Cahier critique 08/04/2020

“Le coup du berger” de Jacques Rivette

Nouvelle Vague, décollage imminent !

  • Si Le coup du berger est souvent présenté comme le premier film de la Nouvelle Vague (c'est-à-dire celui qui lance le passage des “Jeunes Turcs” des Cahiers du cinéma derrière la caméra), il n'est pas pour autant le premier coup d'essai de Jacques Rivette. En 1956, le cinéaste a déjà réalisé trois courts muets qu'il considère comme des “films d'apprentissage” : Les quatre coins (1949), Le quadrille (1950) et Le divertissement (1952). Cela explique sans doute la grande maîtrise qui apparaît dans Le coup du berger, film de pure mise en scène qui prend pour sujet la mise en scène elle-même et plus précisément l'idée qu'en a Rivette, plume incisive des Cahiers du cinéma (dont on retrouve une partie de la bande – Truffaut, Godard – à la fin du film). Comme l'indique le titre, il s'agit de suivre une stratégie utilisée aux échecs, mais encore faut-il parvenir à saisir qui en est l'auteur, c'est-à-dire qui est le maître du jeu qui va se dérouler sous nos yeux.

  • Seule une débutante peut s'y laisser prendre, à elle de jouer”, indique le narrateur tandis qu'une jeune bourgeoise fixe son foulard devant un miroir. Claire (Virginie Vitry) a l'air sûre de son jeu lorsqu'elle déclare à son mari (Étienne Loinod, alias Jacques Doniol-Valcroze) retrouver sa sœur alors qu'elle part rejoindre son amant (Jean-Claude Brialy). Elle ne sait pas encore qu'elle avance déjà les mauvais pions d'une partie qui ne fait que commencer et ressemble a priori à celle, prévisible, d'un vulgaire vaudeville. Son jeu devient plus ambitieux lorsque son amant lui offre une fourrure et que, ne pouvant concevoir de rapporter un tel cadeau chez elle, elle imagine un stratagème savant pour faire parvenir le manteau jusqu'à elle sans éveiller les soupçons de son mari.

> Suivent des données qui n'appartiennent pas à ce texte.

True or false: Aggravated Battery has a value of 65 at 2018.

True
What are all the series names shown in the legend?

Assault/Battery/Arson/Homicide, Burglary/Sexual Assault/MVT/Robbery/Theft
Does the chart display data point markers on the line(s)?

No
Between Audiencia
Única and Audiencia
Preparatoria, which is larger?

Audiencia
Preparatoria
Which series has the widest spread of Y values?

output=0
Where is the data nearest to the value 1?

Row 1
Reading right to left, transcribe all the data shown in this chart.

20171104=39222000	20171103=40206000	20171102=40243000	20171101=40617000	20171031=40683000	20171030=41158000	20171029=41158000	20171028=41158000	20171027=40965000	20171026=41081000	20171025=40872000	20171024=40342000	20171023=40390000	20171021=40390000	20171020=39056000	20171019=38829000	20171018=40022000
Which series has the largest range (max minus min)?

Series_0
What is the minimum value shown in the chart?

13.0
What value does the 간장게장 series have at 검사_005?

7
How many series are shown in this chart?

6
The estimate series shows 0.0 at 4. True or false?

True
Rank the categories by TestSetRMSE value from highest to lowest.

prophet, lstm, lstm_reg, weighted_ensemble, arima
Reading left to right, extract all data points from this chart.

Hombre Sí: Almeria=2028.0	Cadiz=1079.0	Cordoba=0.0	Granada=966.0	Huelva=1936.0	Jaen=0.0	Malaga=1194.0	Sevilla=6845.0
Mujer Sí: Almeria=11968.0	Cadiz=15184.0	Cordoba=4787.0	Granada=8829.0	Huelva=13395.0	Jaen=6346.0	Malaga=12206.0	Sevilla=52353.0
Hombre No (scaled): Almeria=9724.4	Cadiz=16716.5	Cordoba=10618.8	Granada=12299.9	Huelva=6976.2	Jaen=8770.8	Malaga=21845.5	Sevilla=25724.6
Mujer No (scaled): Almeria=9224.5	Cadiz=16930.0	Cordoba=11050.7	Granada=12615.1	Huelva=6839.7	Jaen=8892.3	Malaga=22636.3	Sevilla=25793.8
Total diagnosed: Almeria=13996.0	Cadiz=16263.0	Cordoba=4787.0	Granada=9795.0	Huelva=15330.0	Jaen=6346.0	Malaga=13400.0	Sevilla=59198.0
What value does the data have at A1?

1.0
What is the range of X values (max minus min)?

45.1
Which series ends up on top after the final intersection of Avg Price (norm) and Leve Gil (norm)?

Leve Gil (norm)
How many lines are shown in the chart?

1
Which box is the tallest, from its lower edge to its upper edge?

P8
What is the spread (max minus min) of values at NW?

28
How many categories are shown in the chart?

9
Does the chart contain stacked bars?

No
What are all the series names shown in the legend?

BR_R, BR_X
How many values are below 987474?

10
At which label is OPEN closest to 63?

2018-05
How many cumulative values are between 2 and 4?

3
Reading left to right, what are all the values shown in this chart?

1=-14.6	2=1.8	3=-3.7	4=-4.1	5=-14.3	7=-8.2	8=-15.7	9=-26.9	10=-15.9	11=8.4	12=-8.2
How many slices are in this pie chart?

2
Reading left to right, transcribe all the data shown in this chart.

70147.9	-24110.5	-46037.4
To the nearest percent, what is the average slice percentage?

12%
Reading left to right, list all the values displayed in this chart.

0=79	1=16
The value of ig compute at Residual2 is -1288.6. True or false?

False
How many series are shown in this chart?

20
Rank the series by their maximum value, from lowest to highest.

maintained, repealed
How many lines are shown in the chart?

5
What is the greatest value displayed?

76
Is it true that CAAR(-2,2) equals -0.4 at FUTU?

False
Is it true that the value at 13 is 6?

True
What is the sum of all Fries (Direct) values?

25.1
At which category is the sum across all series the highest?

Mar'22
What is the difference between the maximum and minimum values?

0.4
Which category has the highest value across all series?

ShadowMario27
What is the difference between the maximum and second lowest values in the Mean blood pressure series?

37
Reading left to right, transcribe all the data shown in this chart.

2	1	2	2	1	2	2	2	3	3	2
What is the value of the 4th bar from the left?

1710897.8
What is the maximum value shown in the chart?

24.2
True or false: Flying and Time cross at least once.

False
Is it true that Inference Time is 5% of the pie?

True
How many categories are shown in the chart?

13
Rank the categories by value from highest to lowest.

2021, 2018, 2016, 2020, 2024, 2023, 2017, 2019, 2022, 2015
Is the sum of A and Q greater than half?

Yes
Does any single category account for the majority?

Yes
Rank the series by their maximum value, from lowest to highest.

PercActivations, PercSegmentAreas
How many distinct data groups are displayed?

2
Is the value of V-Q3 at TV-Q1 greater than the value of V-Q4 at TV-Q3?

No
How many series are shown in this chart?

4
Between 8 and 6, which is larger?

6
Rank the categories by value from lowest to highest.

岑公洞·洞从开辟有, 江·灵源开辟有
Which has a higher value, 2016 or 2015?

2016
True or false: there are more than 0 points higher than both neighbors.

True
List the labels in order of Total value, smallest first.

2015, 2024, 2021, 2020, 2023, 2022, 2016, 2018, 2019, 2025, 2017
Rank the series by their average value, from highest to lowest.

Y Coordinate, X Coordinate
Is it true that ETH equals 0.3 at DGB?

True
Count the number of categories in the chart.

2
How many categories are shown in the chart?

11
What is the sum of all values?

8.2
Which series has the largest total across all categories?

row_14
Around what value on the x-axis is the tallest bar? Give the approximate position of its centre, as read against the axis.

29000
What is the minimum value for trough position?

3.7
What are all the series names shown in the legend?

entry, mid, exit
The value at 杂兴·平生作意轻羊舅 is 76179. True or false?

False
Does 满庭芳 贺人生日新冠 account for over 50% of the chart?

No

  • Une inconnue demeure pendant une partie du film : contre qui joue Claire ? Son mari ou son amant ? À moins que son premier adversaire ne soit la mise en scène elle-même, qui semble toujours avoir un coup d'avance : la caméra de Rivette souligne l'assurance de la jeune femme, mais elle prend aussi régulièrement ses distances et dessine dans l'espace des perspectives intentionnelles, des lignes anticipatrices dont on ne saurait définir le sens. C'est ce jeu trouble, caché derrière une clarté élégante et trompeuse, qui fait toute la saveur cruelle du Coup du berger et annonce l'œuvre du cinéaste à venir, son goût du complot, du secret, qui se déploiera par la suite sur un mode plus déambulatoire et labyrinthique.

  • La scène la plus “rivettienne” est la plus étrange du film (avant que tout ne s'éclaircisse) : le moment où Claire donne une veste à sa sœur venue lui rendre visite. De leur bref échange se dégagent un mystère et une confusion palpables qui contiennent déjà toute la singularité fascinante du cinéma de Rivette. Le coup du berger porte aussi l'empreinte de Claude Chabrol, producteur du film avec Pierre Braunberger, mais aussi co-scénariste avec Rivette et Charles Bitsch. C'est lui qui, en grand amateur du jeu d'échecs, trouva le titre du film, et quelque chose de l'esprit des Cousins (1959) semble déjà souffler dans le jeu de dupe et de manipulation mis en place. Présenté comme l'adaptation d'un fait divers, l'histoire du Coup du berger sera reprise dans un film d'Alfred Hitchcock tourné pour la télévision, Mrs. Bixby and the Colonel's Coat, adapté d'une nouvelle de Roald Dahl. 

    Amélie Dubois

  • Réalisation : Jacques Rivette. Scénario : Charles Bitsch, Claude Chabrol et Jacques Rivette.
    Image : Charles Bitsch et Robert Lachenay. Montage : Denise de Casabianca.
    Musique : François Couperin. Interprétation : Virginie Vitry, Anne Doat, 
    Étienne Loinod et Jean-Claude Brialy. Production : Les Films de la Pléiade.